* _WHAT YOU SHOULD DO_: Images in the data are to be skipped, while every line is restated exactly as written.

________________________

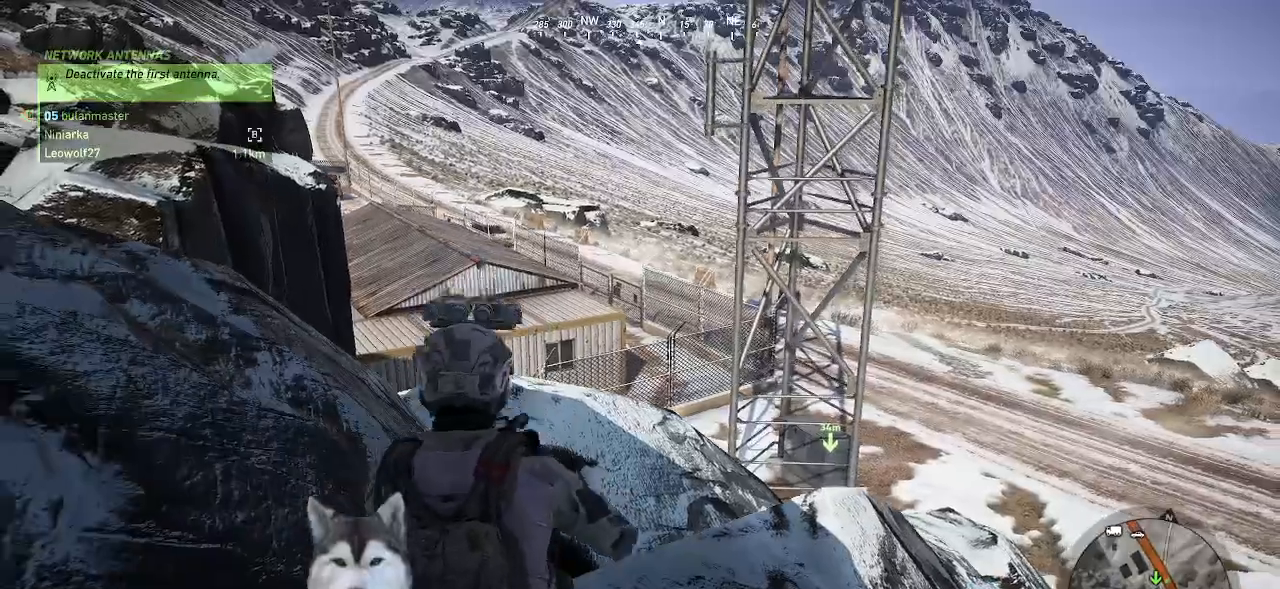
{"keys": ["d", "w"], "mouse": []}
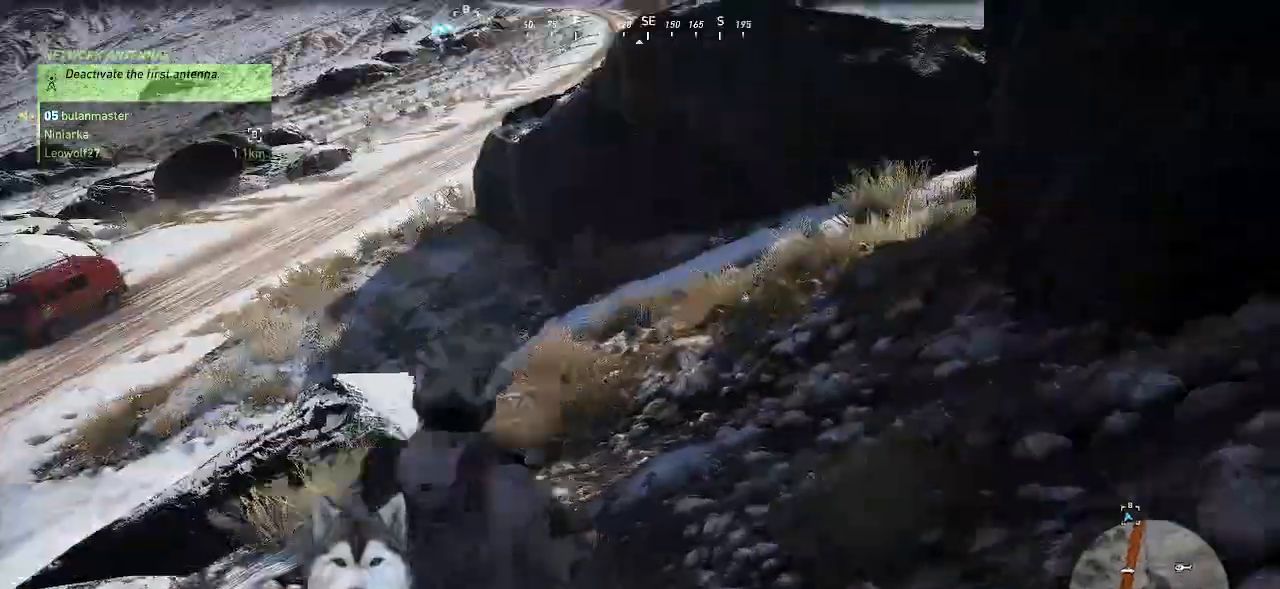
{"keys": ["w"], "mouse": [], "events": [[333, "d", "up"]]}
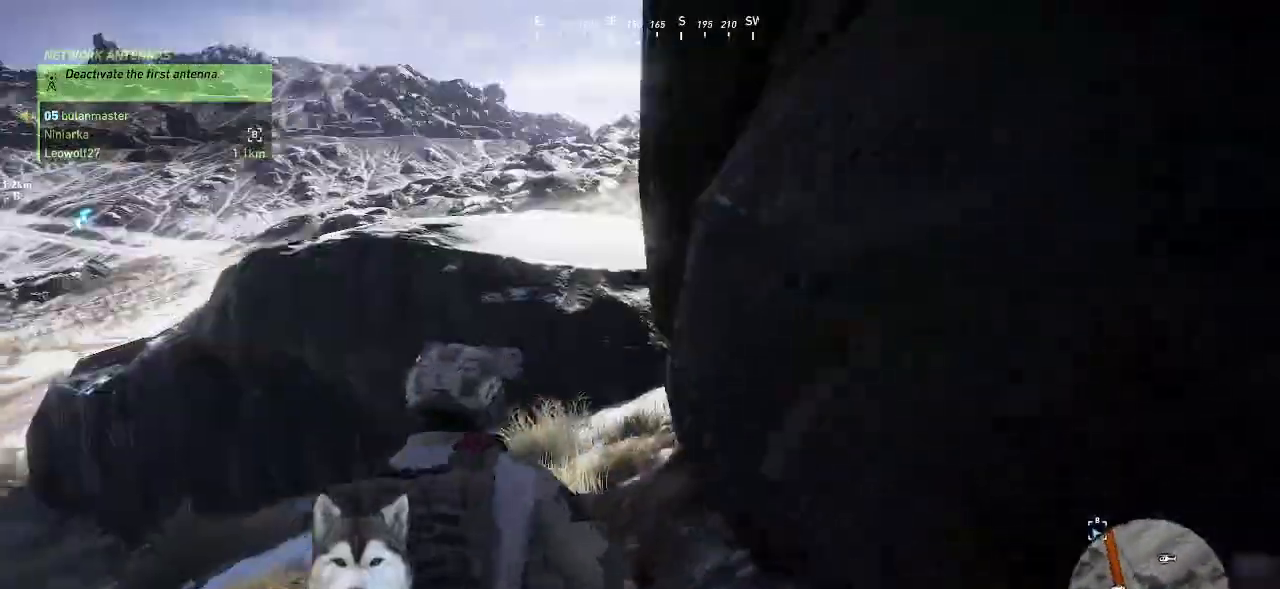
{"keys": ["w"], "mouse": []}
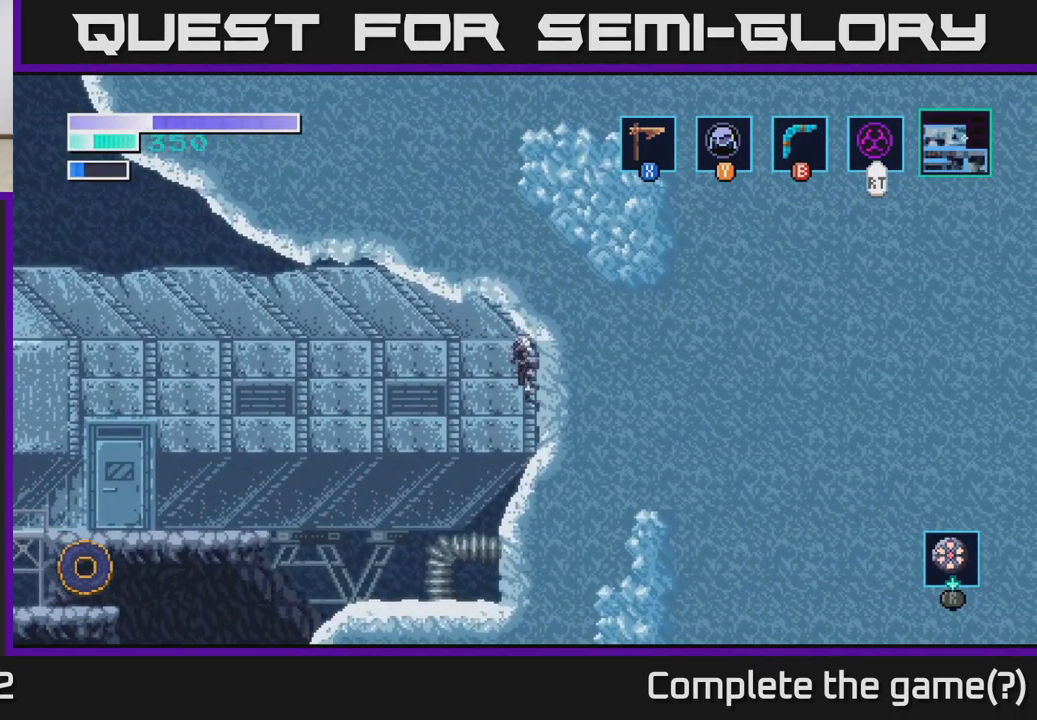
Gameplay with a controller (Xbox layout); each line is a JSON object with the inputs held at the frame after it. "events" lists button and stick changes between this image and that frame as [ms after this image, input, new state], when the widget could be followed in between.
{"buttons": [], "left_stick": "down", "right_stick": "center", "events": [[150, "left_stick", "center"], [499, "left_stick", "down"]]}
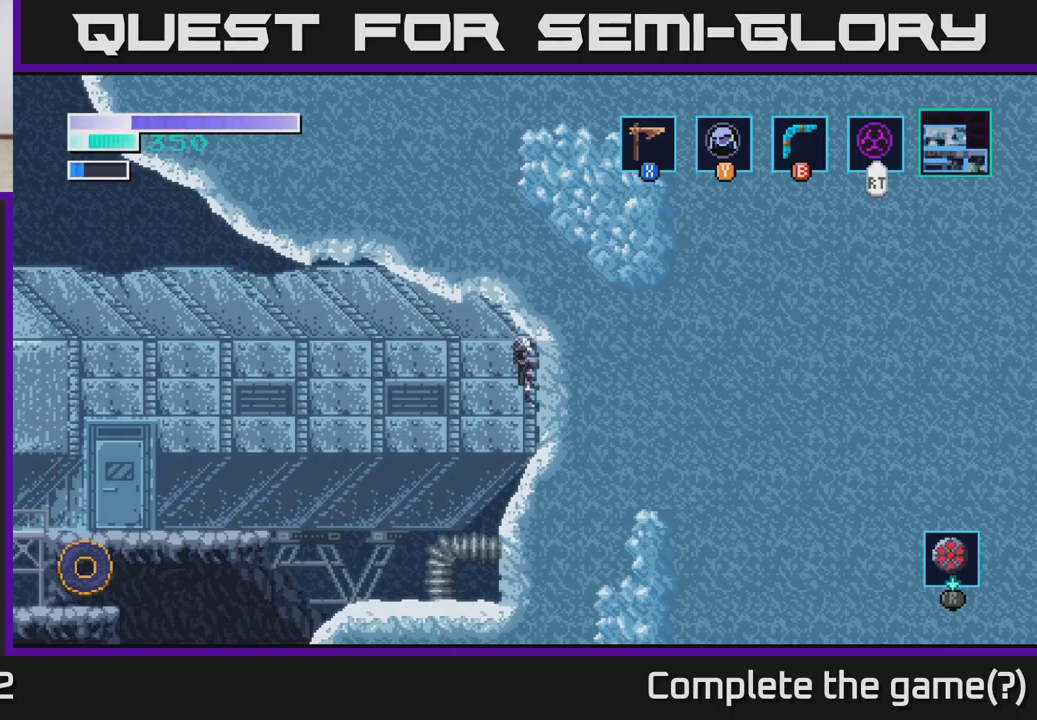
{"buttons": ["A"], "left_stick": "left", "right_stick": "center", "events": [[50, "A", "down"], [134, "A", "up"], [250, "left_stick", "left"], [500, "A", "down"]]}
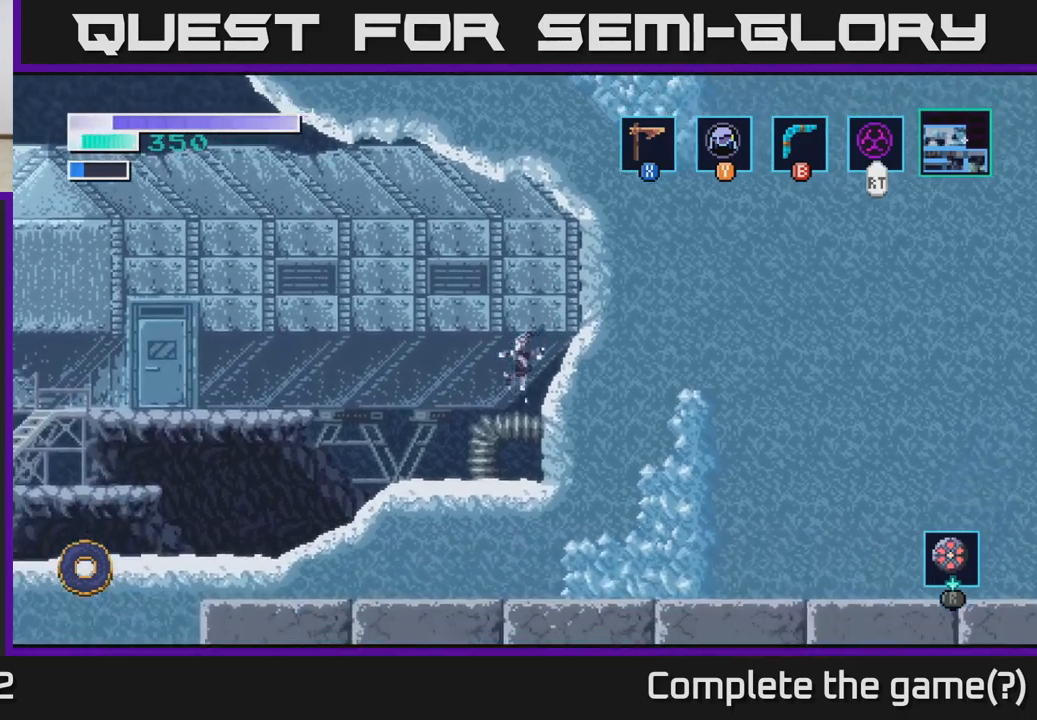
{"buttons": ["A"], "left_stick": "left", "right_stick": "center", "events": [[284, "A", "up"], [400, "A", "down"]]}
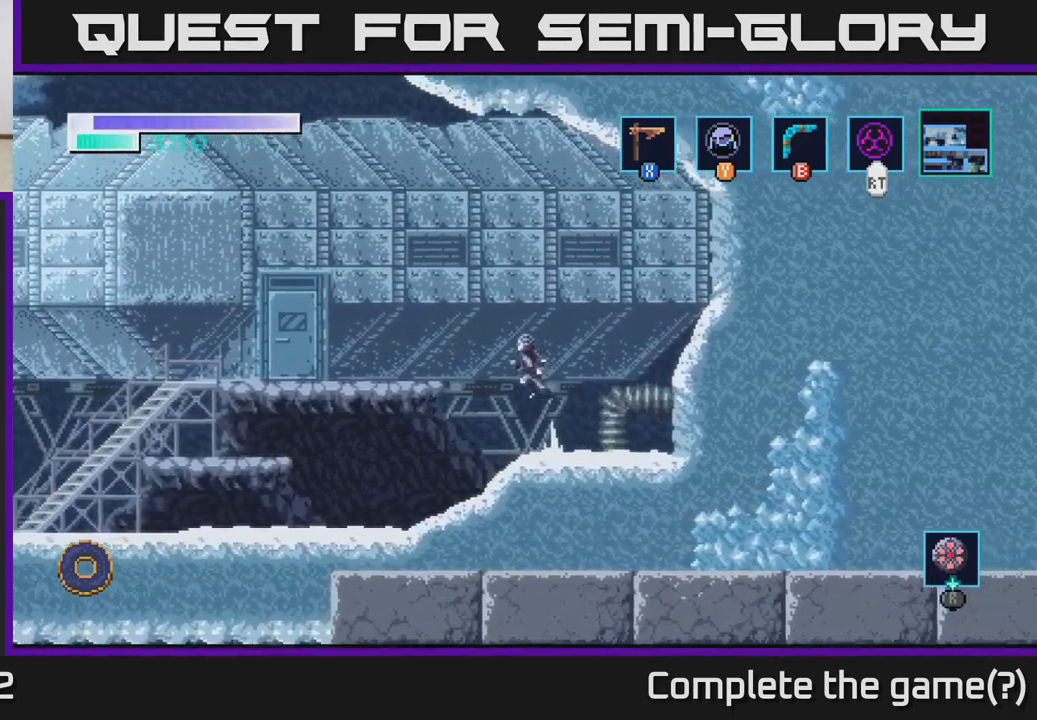
{"buttons": ["A"], "left_stick": "left", "right_stick": "center", "events": []}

________________________

* _RESPONSE BOX_:
{"keys": ["d", "w"], "mouse": []}
{"keys": ["w"], "mouse": [], "events": [[333, "d", "up"]]}
{"keys": ["w"], "mouse": []}
Gameplay with a controller (Xbox layout); each line is a JSON object with the inputs held at the frame after it. "events" lists button and stick changes between this image and that frame as [ms after this image, input, new state], when the widget could be followed in between.
{"buttons": [], "left_stick": "down", "right_stick": "center", "events": [[150, "left_stick", "center"], [499, "left_stick", "down"]]}
{"buttons": ["A"], "left_stick": "left", "right_stick": "center", "events": [[50, "A", "down"], [134, "A", "up"], [250, "left_stick", "left"], [500, "A", "down"]]}
{"buttons": ["A"], "left_stick": "left", "right_stick": "center", "events": [[284, "A", "up"], [400, "A", "down"]]}
{"buttons": ["A"], "left_stick": "left", "right_stick": "center", "events": []}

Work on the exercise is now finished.